==== Supplied material

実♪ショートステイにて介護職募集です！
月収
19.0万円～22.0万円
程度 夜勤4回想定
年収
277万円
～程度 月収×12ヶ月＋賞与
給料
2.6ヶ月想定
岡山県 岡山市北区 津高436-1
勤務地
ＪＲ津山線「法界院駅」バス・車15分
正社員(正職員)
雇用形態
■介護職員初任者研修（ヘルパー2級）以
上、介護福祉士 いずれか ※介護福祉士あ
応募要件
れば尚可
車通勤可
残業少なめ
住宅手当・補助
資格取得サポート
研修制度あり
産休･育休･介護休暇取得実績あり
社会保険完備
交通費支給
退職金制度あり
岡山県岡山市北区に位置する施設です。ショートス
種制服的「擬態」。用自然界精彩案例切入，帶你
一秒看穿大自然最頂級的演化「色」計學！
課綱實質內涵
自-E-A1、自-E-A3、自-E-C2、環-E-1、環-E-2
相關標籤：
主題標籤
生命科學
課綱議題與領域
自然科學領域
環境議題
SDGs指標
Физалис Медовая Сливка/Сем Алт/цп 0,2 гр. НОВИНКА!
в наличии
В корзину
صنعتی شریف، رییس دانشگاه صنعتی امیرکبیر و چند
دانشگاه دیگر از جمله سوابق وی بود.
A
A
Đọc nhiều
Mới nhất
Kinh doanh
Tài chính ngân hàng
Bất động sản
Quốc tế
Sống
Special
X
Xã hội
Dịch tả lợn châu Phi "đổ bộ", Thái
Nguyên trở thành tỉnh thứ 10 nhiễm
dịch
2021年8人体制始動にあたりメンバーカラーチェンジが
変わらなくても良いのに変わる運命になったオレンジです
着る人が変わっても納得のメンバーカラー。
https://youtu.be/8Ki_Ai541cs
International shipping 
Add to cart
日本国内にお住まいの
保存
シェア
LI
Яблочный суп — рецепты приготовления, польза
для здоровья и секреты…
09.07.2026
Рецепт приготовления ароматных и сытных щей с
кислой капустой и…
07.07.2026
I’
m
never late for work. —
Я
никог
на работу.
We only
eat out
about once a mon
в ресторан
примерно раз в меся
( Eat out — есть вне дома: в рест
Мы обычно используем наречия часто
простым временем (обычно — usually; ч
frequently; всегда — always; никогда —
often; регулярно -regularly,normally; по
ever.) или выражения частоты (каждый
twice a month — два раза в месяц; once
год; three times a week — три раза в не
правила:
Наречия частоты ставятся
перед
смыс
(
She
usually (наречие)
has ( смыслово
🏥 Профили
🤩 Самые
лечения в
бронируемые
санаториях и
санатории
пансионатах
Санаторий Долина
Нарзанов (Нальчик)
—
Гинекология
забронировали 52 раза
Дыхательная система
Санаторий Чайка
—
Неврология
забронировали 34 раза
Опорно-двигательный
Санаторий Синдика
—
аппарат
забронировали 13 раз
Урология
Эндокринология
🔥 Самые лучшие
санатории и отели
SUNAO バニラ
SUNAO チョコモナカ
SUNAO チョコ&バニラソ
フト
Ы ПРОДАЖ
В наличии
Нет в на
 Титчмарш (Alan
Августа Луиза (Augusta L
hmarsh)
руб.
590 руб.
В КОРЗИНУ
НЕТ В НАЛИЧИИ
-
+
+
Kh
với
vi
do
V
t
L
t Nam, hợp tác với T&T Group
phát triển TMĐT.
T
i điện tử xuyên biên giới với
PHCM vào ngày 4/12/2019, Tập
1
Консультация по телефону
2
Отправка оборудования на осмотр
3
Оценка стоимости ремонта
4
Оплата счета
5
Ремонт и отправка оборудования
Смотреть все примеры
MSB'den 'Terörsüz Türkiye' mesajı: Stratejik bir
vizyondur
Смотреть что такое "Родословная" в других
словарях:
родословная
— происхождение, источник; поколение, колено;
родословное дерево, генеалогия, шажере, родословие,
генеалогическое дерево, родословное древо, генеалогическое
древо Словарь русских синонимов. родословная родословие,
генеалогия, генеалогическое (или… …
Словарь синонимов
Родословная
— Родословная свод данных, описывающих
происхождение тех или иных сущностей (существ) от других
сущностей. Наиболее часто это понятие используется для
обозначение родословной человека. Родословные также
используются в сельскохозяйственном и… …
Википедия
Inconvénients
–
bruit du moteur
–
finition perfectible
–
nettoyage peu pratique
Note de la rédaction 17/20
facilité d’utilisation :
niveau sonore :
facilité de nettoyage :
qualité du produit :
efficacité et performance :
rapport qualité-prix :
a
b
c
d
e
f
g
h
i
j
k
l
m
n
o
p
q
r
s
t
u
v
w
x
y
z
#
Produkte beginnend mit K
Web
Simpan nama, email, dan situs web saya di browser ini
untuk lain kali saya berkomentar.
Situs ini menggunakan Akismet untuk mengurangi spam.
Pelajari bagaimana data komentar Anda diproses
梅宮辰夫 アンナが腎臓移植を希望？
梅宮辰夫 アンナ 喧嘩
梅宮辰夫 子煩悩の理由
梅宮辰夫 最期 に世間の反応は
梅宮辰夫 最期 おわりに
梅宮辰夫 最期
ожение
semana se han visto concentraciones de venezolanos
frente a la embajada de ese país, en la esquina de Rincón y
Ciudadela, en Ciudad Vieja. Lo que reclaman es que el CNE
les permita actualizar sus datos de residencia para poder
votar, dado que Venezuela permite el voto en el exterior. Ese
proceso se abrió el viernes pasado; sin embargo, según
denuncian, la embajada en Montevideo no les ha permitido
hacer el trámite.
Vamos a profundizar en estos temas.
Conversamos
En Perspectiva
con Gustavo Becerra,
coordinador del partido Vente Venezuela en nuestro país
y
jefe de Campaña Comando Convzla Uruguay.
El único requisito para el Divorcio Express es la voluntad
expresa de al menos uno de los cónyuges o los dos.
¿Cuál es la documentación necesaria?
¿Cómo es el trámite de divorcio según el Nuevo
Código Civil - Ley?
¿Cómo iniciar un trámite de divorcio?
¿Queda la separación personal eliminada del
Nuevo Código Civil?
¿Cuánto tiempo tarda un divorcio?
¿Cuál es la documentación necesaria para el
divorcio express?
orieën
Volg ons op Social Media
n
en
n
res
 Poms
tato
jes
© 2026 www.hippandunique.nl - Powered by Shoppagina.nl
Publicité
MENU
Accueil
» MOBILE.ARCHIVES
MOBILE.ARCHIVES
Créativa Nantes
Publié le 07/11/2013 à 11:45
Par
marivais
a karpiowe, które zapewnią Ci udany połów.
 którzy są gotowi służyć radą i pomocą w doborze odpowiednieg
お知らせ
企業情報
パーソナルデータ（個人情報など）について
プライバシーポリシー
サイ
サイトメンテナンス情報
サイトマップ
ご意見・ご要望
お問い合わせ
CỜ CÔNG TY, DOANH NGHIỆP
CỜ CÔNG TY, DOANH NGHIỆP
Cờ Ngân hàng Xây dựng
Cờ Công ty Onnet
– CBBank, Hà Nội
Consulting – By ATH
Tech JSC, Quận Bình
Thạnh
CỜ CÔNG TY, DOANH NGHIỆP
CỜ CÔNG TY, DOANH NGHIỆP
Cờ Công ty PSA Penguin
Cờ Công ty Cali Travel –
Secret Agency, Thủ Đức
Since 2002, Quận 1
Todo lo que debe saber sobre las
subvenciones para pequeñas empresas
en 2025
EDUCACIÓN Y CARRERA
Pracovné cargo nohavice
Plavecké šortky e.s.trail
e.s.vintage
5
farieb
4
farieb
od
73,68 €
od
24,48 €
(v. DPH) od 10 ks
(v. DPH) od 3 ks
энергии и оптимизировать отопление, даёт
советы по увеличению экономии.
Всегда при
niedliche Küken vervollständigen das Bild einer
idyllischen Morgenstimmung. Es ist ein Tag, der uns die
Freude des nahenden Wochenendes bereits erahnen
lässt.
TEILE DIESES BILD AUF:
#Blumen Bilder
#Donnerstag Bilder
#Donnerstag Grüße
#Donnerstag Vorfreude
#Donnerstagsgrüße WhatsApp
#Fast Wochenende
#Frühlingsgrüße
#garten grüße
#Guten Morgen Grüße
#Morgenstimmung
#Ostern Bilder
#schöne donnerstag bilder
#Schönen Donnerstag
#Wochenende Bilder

========

> **Try it**
All lines from the one containing "expresa de al" through the final line of the records above are to be set down exactly, and no other line is to appear.

> **Task answer**
expresa de al menos uno de los cónyuges o los dos.
¿Cuál es la documentación necesaria?
¿Cómo es el trámite de divorcio según el Nuevo
Código Civil - Ley?
¿Cómo iniciar un trámite de divorcio?
¿Queda la separación personal eliminada del
Nuevo Código Civil?
¿Cuánto tiempo tarda un divorcio?
¿Cuál es la documentación necesaria para el
divorcio express?
orieën
Volg ons op Social Media
n
en
n
res
 Poms
tato
jes
© 2026 www.hippandunique.nl - Powered by Shoppagina.nl
Publicité
MENU
Accueil
» MOBILE.ARCHIVES
MOBILE.ARCHIVES
Créativa Nantes
Publié le 07/11/2013 à 11:45
Par
marivais
a karpiowe, które zapewnią Ci udany połów.
 którzy są gotowi służyć radą i pomocą w doborze odpowiednieg
お知らせ
企業情報
パーソナルデータ（個人情報など）について
プライバシーポリシー
サイ
サイトメンテナンス情報
サイトマップ
ご意見・ご要望
お問い合わせ
CỜ CÔNG TY, DOANH NGHIỆP
CỜ CÔNG TY, DOANH NGHIỆP
Cờ Ngân hàng Xây dựng
Cờ Công ty Onnet
– CBBank, Hà Nội
Consulting – By ATH
Tech JSC, Quận Bình
Thạnh
CỜ CÔNG TY, DOANH NGHIỆP
CỜ CÔNG TY, DOANH NGHIỆP
Cờ Công ty PSA Penguin
Cờ Công ty Cali Travel –
Secret Agency, Thủ Đức
Since 2002, Quận 1
Todo lo que debe saber sobre las
subvenciones para pequeñas empresas
en 2025
EDUCACIÓN Y CARRERA
Pracovné cargo nohavice
Plavecké šortky e.s.trail
e.s.vintage
5
farieb
4
farieb
od
73,68 €
od
24,48 €
(v. DPH) od 10 ks
(v. DPH) od 3 ks
энергии и оптимизировать отопление, даёт
советы по увеличению экономии.
Всегда при
niedliche Küken vervollständigen das Bild einer
idyllischen Morgenstimmung. Es ist ein Tag, der uns die
Freude des nahenden Wochenendes bereits erahnen
lässt.
TEILE DIESES BILD AUF:
#Blumen Bilder
#Donnerstag Bilder
#Donnerstag Grüße
#Donnerstag Vorfreude
#Donnerstagsgrüße WhatsApp
#Fast Wochenende
#Frühlingsgrüße
#garten grüße
#Guten Morgen Grüße
#Morgenstimmung
#Ostern Bilder
#schöne donnerstag bilder
#Schönen Donnerstag
#Wochenende Bilder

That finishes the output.